__TASK REQUIREMENTS__.
The answer must consist of every record, printed exactly as it stands.

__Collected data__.
/---
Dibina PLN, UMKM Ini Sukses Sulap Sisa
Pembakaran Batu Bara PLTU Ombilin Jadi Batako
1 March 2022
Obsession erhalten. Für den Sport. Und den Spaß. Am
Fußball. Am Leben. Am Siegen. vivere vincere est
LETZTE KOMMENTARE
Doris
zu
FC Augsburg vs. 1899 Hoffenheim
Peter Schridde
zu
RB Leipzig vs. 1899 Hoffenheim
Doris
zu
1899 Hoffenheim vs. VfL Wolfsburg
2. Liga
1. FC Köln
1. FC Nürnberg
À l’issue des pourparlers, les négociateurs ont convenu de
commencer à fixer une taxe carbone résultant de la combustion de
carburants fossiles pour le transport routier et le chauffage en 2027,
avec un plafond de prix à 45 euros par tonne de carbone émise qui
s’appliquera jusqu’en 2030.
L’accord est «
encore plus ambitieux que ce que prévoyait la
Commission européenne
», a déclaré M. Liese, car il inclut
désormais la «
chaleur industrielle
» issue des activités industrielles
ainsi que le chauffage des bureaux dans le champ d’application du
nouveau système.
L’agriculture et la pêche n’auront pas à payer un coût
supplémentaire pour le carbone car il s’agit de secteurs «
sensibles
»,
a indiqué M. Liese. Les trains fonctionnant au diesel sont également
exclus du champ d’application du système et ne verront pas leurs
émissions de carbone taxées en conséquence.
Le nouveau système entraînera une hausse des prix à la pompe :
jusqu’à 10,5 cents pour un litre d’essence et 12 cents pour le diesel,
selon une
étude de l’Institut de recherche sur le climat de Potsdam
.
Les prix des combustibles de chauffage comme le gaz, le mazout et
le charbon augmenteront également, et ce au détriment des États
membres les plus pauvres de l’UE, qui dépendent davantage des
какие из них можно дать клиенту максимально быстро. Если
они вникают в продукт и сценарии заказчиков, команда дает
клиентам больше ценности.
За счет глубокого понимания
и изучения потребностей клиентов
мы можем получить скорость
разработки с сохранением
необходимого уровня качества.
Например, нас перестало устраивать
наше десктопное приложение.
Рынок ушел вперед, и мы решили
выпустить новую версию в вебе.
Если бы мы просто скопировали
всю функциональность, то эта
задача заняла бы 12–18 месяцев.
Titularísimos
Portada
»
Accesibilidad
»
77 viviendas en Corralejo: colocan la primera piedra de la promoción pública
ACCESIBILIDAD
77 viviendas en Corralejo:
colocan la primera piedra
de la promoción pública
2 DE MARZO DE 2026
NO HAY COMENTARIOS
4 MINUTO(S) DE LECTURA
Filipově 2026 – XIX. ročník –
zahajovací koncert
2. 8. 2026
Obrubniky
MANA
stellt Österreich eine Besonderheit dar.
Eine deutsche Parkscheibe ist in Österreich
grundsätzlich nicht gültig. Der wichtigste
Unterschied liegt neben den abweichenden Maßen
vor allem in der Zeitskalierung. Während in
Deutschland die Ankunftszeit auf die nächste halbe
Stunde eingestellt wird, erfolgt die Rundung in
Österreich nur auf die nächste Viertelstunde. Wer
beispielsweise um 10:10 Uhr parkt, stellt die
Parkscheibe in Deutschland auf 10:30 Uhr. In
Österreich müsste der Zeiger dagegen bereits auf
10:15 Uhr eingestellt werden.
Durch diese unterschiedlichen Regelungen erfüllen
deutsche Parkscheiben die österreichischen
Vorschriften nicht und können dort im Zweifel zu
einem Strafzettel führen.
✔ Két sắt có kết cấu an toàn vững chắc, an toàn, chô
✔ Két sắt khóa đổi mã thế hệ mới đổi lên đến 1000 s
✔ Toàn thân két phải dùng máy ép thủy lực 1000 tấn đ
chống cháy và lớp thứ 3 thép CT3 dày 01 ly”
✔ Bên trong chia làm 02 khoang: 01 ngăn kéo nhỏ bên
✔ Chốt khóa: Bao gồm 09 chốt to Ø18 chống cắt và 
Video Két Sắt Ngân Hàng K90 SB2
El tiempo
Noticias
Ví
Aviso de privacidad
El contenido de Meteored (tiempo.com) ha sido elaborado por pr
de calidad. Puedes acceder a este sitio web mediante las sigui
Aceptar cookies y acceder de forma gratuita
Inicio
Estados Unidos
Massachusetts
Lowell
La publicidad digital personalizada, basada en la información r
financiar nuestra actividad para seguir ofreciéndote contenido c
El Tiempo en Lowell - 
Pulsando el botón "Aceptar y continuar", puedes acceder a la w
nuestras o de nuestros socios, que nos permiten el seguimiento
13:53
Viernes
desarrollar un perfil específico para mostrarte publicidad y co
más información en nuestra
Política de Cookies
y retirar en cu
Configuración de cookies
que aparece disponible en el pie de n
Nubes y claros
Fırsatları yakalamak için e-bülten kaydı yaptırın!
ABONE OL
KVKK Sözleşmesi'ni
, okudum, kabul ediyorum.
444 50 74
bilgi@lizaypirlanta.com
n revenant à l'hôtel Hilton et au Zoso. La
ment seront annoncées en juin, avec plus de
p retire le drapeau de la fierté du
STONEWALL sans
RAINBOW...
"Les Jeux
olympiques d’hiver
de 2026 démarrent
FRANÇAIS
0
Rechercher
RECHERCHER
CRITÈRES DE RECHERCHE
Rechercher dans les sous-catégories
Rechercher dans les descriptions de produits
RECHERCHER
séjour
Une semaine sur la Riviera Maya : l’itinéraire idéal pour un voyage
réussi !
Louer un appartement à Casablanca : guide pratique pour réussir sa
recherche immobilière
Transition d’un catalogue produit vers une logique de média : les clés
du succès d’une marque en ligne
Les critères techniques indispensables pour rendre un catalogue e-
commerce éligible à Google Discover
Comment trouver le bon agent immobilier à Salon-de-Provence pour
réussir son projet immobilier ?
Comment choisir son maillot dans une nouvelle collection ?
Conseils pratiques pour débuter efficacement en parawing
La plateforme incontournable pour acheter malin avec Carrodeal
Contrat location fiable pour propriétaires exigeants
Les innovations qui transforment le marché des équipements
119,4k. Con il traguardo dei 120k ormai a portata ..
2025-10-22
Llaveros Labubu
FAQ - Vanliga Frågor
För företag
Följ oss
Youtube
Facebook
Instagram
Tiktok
\---
__RESPONSE__.
Dibina PLN, UMKM Ini Sukses Sulap Sisa
Pembakaran Batu Bara PLTU Ombilin Jadi Batako
1 March 2022
Obsession erhalten. Für den Sport. Und den Spaß. Am
Fußball. Am Leben. Am Siegen. vivere vincere est
LETZTE KOMMENTARE
Doris
zu
FC Augsburg vs. 1899 Hoffenheim
Peter Schridde
zu
RB Leipzig vs. 1899 Hoffenheim
Doris
zu
1899 Hoffenheim vs. VfL Wolfsburg
2. Liga
1. FC Köln
1. FC Nürnberg
À l’issue des pourparlers, les négociateurs ont convenu de
commencer à fixer une taxe carbone résultant de la combustion de
carburants fossiles pour le transport routier et le chauffage en 2027,
avec un plafond de prix à 45 euros par tonne de carbone émise qui
s’appliquera jusqu’en 2030.
L’accord est «
encore plus ambitieux que ce que prévoyait la
Commission européenne
», a déclaré M. Liese, car il inclut
désormais la «
chaleur industrielle
» issue des activités industrielles
ainsi que le chauffage des bureaux dans le champ d’application du
nouveau système.
L’agriculture et la pêche n’auront pas à payer un coût
supplémentaire pour le carbone car il s’agit de secteurs «
sensibles
»,
a indiqué M. Liese. Les trains fonctionnant au diesel sont également
exclus du champ d’application du système et ne verront pas leurs
émissions de carbone taxées en conséquence.
Le nouveau système entraînera une hausse des prix à la pompe :
jusqu’à 10,5 cents pour un litre d’essence et 12 cents pour le diesel,
selon une
étude de l’Institut de recherche sur le climat de Potsdam
.
Les prix des combustibles de chauffage comme le gaz, le mazout et
le charbon augmenteront également, et ce au détriment des États
membres les plus pauvres de l’UE, qui dépendent davantage des
какие из них можно дать клиенту максимально быстро. Если
они вникают в продукт и сценарии заказчиков, команда дает
клиентам больше ценности.
За счет глубокого понимания
и изучения потребностей клиентов
мы можем получить скорость
разработки с сохранением
необходимого уровня качества.
Например, нас перестало устраивать
наше десктопное приложение.
Рынок ушел вперед, и мы решили
выпустить новую версию в вебе.
Если бы мы просто скопировали
всю функциональность, то эта
задача заняла бы 12–18 месяцев.
Titularísimos
Portada
»
Accesibilidad
»
77 viviendas en Corralejo: colocan la primera piedra de la promoción pública
ACCESIBILIDAD
77 viviendas en Corralejo:
colocan la primera piedra
de la promoción pública
2 DE MARZO DE 2026
NO HAY COMENTARIOS
4 MINUTO(S) DE LECTURA
Filipově 2026 – XIX. ročník –
zahajovací koncert
2. 8. 2026
Obrubniky
MANA
stellt Österreich eine Besonderheit dar.
Eine deutsche Parkscheibe ist in Österreich
grundsätzlich nicht gültig. Der wichtigste
Unterschied liegt neben den abweichenden Maßen
vor allem in der Zeitskalierung. Während in
Deutschland die Ankunftszeit auf die nächste halbe
Stunde eingestellt wird, erfolgt die Rundung in
Österreich nur auf die nächste Viertelstunde. Wer
beispielsweise um 10:10 Uhr parkt, stellt die
Parkscheibe in Deutschland auf 10:30 Uhr. In
Österreich müsste der Zeiger dagegen bereits auf
10:15 Uhr eingestellt werden.
Durch diese unterschiedlichen Regelungen erfüllen
deutsche Parkscheiben die österreichischen
Vorschriften nicht und können dort im Zweifel zu
einem Strafzettel führen.
✔ Két sắt có kết cấu an toàn vững chắc, an toàn, chô
✔ Két sắt khóa đổi mã thế hệ mới đổi lên đến 1000 s
✔ Toàn thân két phải dùng máy ép thủy lực 1000 tấn đ
chống cháy và lớp thứ 3 thép CT3 dày 01 ly”
✔ Bên trong chia làm 02 khoang: 01 ngăn kéo nhỏ bên
✔ Chốt khóa: Bao gồm 09 chốt to Ø18 chống cắt và 
Video Két Sắt Ngân Hàng K90 SB2
El tiempo
Noticias
Ví
Aviso de privacidad
El contenido de Meteored (tiempo.com) ha sido elaborado por pr
de calidad. Puedes acceder a este sitio web mediante las sigui
Aceptar cookies y acceder de forma gratuita
Inicio
Estados Unidos
Massachusetts
Lowell
La publicidad digital personalizada, basada en la información r
financiar nuestra actividad para seguir ofreciéndote contenido c
El Tiempo en Lowell - 
Pulsando el botón "Aceptar y continuar", puedes acceder a la w
nuestras o de nuestros socios, que nos permiten el seguimiento
13:53
Viernes
desarrollar un perfil específico para mostrarte publicidad y co
más información en nuestra
Política de Cookies
y retirar en cu
Configuración de cookies
que aparece disponible en el pie de n
Nubes y claros
Fırsatları yakalamak için e-bülten kaydı yaptırın!
ABONE OL
KVKK Sözleşmesi'ni
, okudum, kabul ediyorum.
444 50 74
bilgi@lizaypirlanta.com
n revenant à l'hôtel Hilton et au Zoso. La
ment seront annoncées en juin, avec plus de
p retire le drapeau de la fierté du
STONEWALL sans
RAINBOW...
"Les Jeux
olympiques d’hiver
de 2026 démarrent
FRANÇAIS
0
Rechercher
RECHERCHER
CRITÈRES DE RECHERCHE
Rechercher dans les sous-catégories
Rechercher dans les descriptions de produits
RECHERCHER
séjour
Une semaine sur la Riviera Maya : l’itinéraire idéal pour un voyage
réussi !
Louer un appartement à Casablanca : guide pratique pour réussir sa
recherche immobilière
Transition d’un catalogue produit vers une logique de média : les clés
du succès d’une marque en ligne
Les critères techniques indispensables pour rendre un catalogue e-
commerce éligible à Google Discover
Comment trouver le bon agent immobilier à Salon-de-Provence pour
réussir son projet immobilier ?
Comment choisir son maillot dans une nouvelle collection ?
Conseils pratiques pour débuter efficacement en parawing
La plateforme incontournable pour acheter malin avec Carrodeal
Contrat location fiable pour propriétaires exigeants
Les innovations qui transforment le marché des équipements
119,4k. Con il traguardo dei 120k ormai a portata ..
2025-10-22
Llaveros Labubu
FAQ - Vanliga Frågor
För företag
Följ oss
Youtube
Facebook
Instagram
Tiktok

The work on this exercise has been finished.